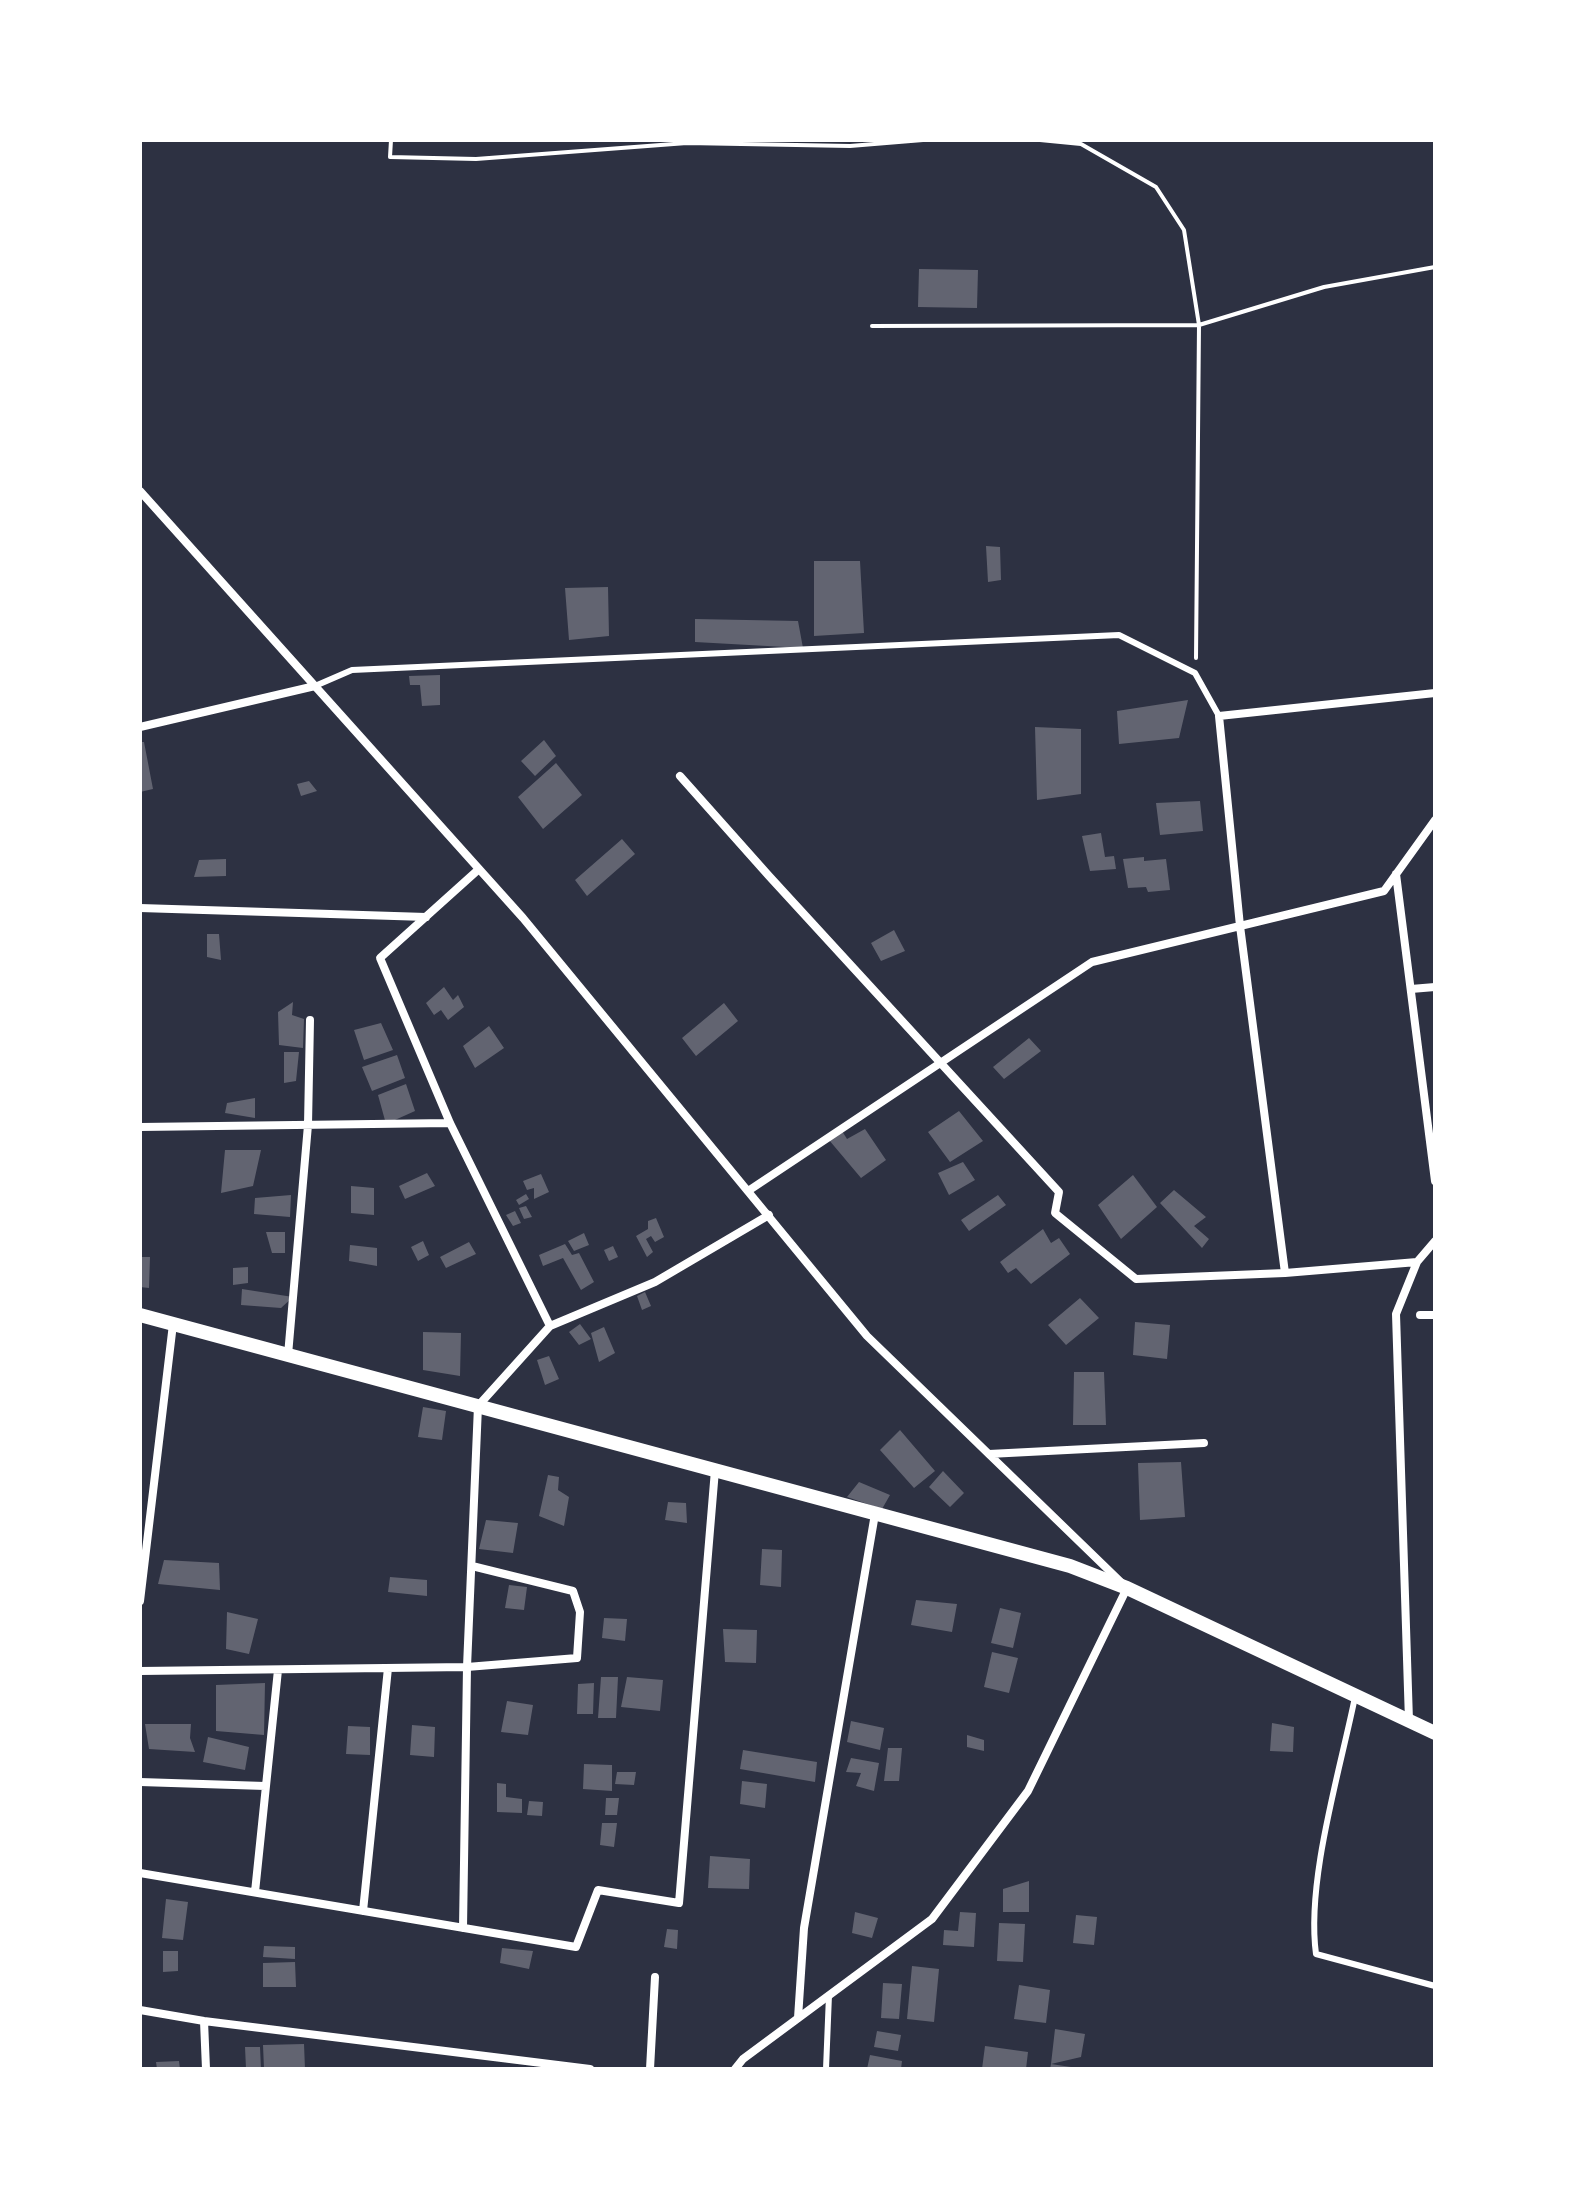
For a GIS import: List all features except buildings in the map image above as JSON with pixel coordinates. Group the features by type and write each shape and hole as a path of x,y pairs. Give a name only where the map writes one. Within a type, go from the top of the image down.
{"street":[{"path":"140,491 523,918 867,1336 1127,1588"},
{"path":"140,727 315,686"},
{"path":"1285,1273 1240,926 1219,716 1435,693"},
{"path":"680,776 1059,1192 1055,1213 1136,1279 1285,1273 1417,1262"},
{"path":"748,1191 1092,962 1384,891 1435,820"},
{"path":"479,869 380,958 450,1123 550,1326"},
{"path":"1396,874 1435,1181"},
{"path":"140,908 426,917"},
{"path":"1411,989 1435,987"},
{"path":"288,1355 308,1125 310,1020"},
{"path":"1424,1095 1435,1094"},
{"path":"140,1127 450,1123"},
{"path":"463,1928 467,1667 478,1406 550,1326 655,1282 769,1215"},
{"path":"1409,1722 1396,1314 1417,1262 1435,1241"},
{"path":"140,1315 1070,1566 1127,1588 1435,1733"},
{"path":"1420,1315 1435,1315"},
{"path":"140,1601 143,1552 173,1324"},
{"path":"989,1454 1204,1443"},
{"path":"140,1873 576,1947 598,1890 679,1903 715,1470"},
{"path":"798,2018 804,1928 875,1514"},
{"path":"140,1671 467,1667 577,1658 580,1612 573,1591 472,1566"},
{"path":"735,2069 743,2059 932,1919 1028,1791 1127,1588"},
{"path":"363,1911 388,1668"},
{"path":"255,1892 278,1670"},
{"path":"140,1782 265,1786"},
{"path":"650,2069 655,1977"},
{"path":"140,2010 204,2021 590,2069"},
{"path":"204,2021 206,2069"}],"lane":[{"path":"315,686 352,670 1119,635 1195,673 1219,716"},
{"path":"1355,1697 1324,1846 1312,1926 1316,1954 1435,1986"},
{"path":"826,2069 829,1995"}],"path":[{"path":"391,140 390,157 476,159 687,143 850,146 923,140"},
{"path":"1040,140 1081,144 1156,187 1184,230 1199,325 1195,673"},
{"path":"872,326 1199,325 1324,287 1435,267"}]}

----

= WHAT IS REQUIRED =
No picture belongs in the answer, but every word of the records above does, exactly as given.

= EXERCISE RESPONSE =
For a GIS import: List all features except buildings in the map image above as JSON with pixel coordinates. Group the features by type and write each shape and hole as a path of x,y pairs. Give a name only where the map writes one. Within a type, go from the top of the image down.
{"street":[{"path":"140,491 523,918 867,1336 1127,1588"},
{"path":"140,727 315,686"},
{"path":"1285,1273 1240,926 1219,716 1435,693"},
{"path":"680,776 1059,1192 1055,1213 1136,1279 1285,1273 1417,1262"},
{"path":"748,1191 1092,962 1384,891 1435,820"},
{"path":"479,869 380,958 450,1123 550,1326"},
{"path":"1396,874 1435,1181"},
{"path":"140,908 426,917"},
{"path":"1411,989 1435,987"},
{"path":"288,1355 308,1125 310,1020"},
{"path":"1424,1095 1435,1094"},
{"path":"140,1127 450,1123"},
{"path":"463,1928 467,1667 478,1406 550,1326 655,1282 769,1215"},
{"path":"1409,1722 1396,1314 1417,1262 1435,1241"},
{"path":"140,1315 1070,1566 1127,1588 1435,1733"},
{"path":"1420,1315 1435,1315"},
{"path":"140,1601 143,1552 173,1324"},
{"path":"989,1454 1204,1443"},
{"path":"140,1873 576,1947 598,1890 679,1903 715,1470"},
{"path":"798,2018 804,1928 875,1514"},
{"path":"140,1671 467,1667 577,1658 580,1612 573,1591 472,1566"},
{"path":"735,2069 743,2059 932,1919 1028,1791 1127,1588"},
{"path":"363,1911 388,1668"},
{"path":"255,1892 278,1670"},
{"path":"140,1782 265,1786"},
{"path":"650,2069 655,1977"},
{"path":"140,2010 204,2021 590,2069"},
{"path":"204,2021 206,2069"}],"lane":[{"path":"315,686 352,670 1119,635 1195,673 1219,716"},
{"path":"1355,1697 1324,1846 1312,1926 1316,1954 1435,1986"},
{"path":"826,2069 829,1995"}],"path":[{"path":"391,140 390,157 476,159 687,143 850,146 923,140"},
{"path":"1040,140 1081,144 1156,187 1184,230 1199,325 1195,673"},
{"path":"872,326 1199,325 1324,287 1435,267"}]}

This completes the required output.